I am convinced to the depth of my being that I will be… am… a disappointment to those who know me, hire me, pay me… that I am worse than a failure… despite knowing that actually I am one of the hardest working, biggest hearted, bravest, most creative people I know.
And as I thought a bit more about it I realised that “I’m sorry” is really my insurance policy. It stands for:
- Please don’t sue me/ complain/ attack or destroy me physically or verbally
- Please like me/ approve of me.
- Please know that I know I am flawed, in fact that I am a total fucking failure, and therefore how incredible the creation of this thing was in the first place and that any benefit you get from this is truly miraculous.

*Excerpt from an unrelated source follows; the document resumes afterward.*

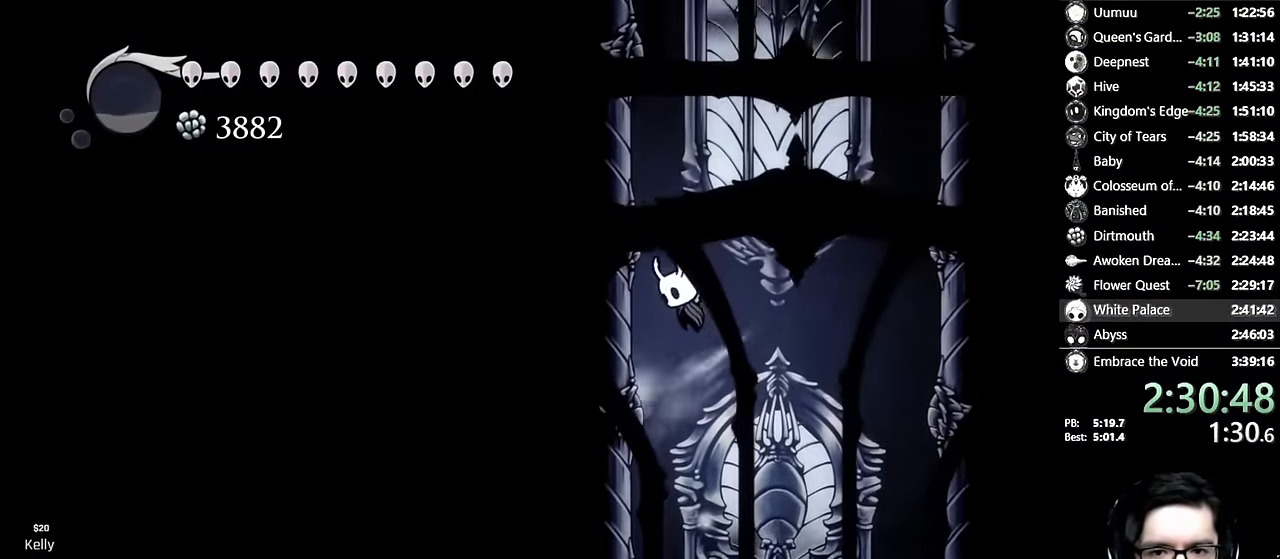
{"buttons": ["A", "DPAD_LEFT"], "left_stick": "center", "right_stick": "center", "events": [[150, "A", "up"], [200, "A", "down"], [450, "A", "up"], [500, "A", "down"]]}
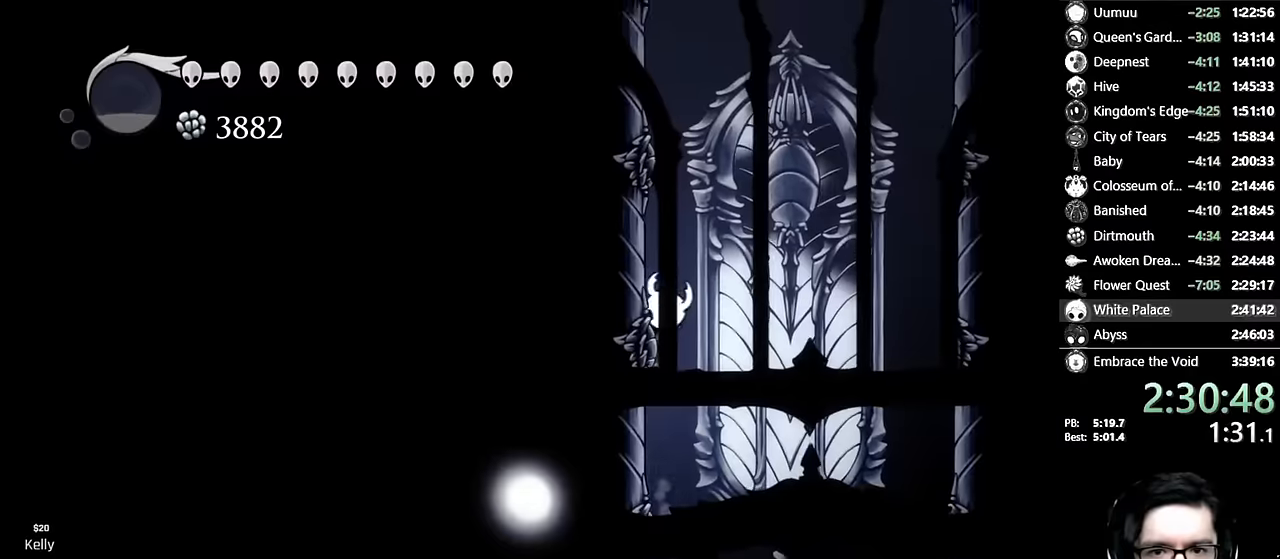
{"buttons": ["A", "DPAD_LEFT"], "left_stick": "center", "right_stick": "center", "events": [[284, "A", "up"], [317, "A", "down"]]}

- I am fallible – and I know it.
- I take up space… and I know that it might not be OK.
- Please don’t call me bossy/ aggressive/ inappropriate…
- Please do not excommunicate me… please let me live.

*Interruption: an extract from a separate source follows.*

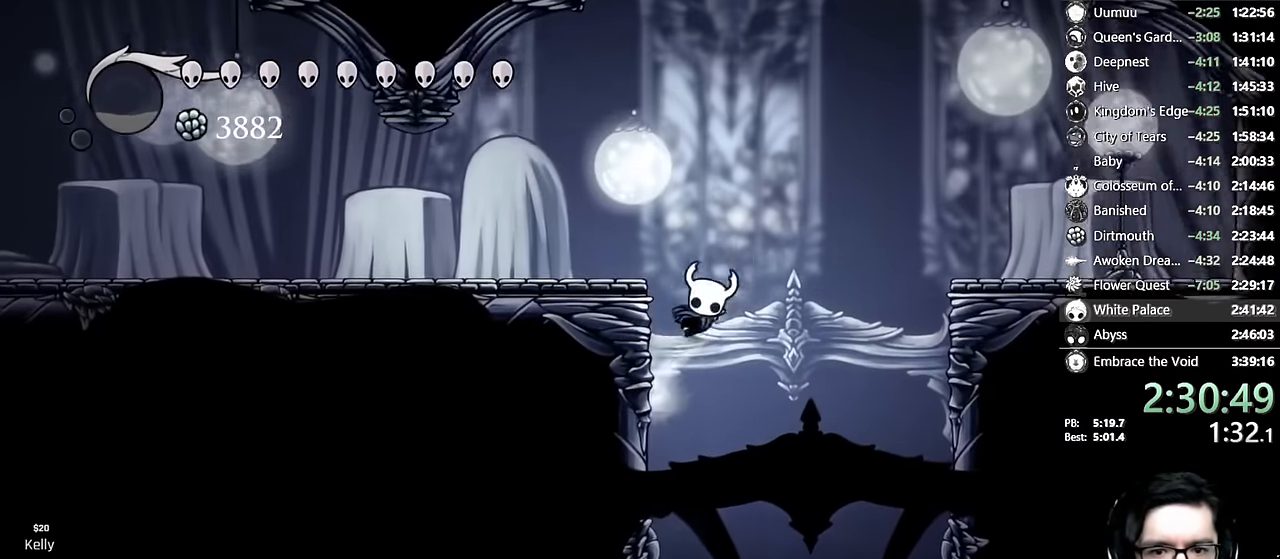
{"buttons": ["R2", "DPAD_LEFT"], "left_stick": "center", "right_stick": "center", "events": [[117, "R2", "down"], [334, "A", "up"], [334, "R2", "up"], [500, "R2", "down"]]}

- “Women know they have to be likable to get ahead. Apologizing is one way to make yourself more accessible and less threatening,” says Rachel Simmons, author of The Curse of the Good Girl. “Apologizing is one way of being deemed more likable.” Sorry is simply another way of downplaying our power, of softening what we do, to seem nice.
It feels really primal. That as a woman and someone who holds a lot of non-mainstream views, I am genuinely at risk of attack at all times… and therefore need to shroud myself in apology.
In fact. I never go out without an apology on, whatever the weather.
I feel like however much I give it is never enough. It never could be. Christians talk of original sin. My original sin is that I’m crap. So I’m sorry. I’m truly sorry that you have to share this planet with me, that you have to hang out with me, or read my book, or eat what I’ve just cooked.
It runs that deep.
Basically it says “I’m sorry that I’m me.”
I’m sorry I’m too hairy, too fat, too English sounding, too posh, not American, too talkative, too shy, too hippy, too opinionated, too poor, too successful, not famous enough – yes I’m sorry for both at the same time.
I’m sorry leads to women who are perfectionist, competitive, insecure… who can never do enough, be enough, but will kill themselves trying.
There are very few times in my life when I feel completely at peace and at ease in this me-ness. And it’s usually post-creative, post-oragsmic, post-meditation.
So here goes. Let’s call ourselves out on it. And not be sorry that we’ve said sorry. But just aware, with great compassion that at that moment we feel threatened, unsafe, vulnerable. At that moment we need a blanket of words to cover our power. That at that moment being a woman in this world, exactly as you are, feels distinctly not OK.
So whilst I won’t say it, I’m sorry that this post isn’t perfectly written, that the logic might be a bit fuzzy and that you had to take time out of your sunny Sunday to read something below par.
Which I wrote. For you. For free. When I had a couple of precious child-free hours.
Oops, I did it again! 😉
Please tell me, how epidemic is apologising in YOUR life (would love to hear from my male readers too on that)… and how have your gotten over it?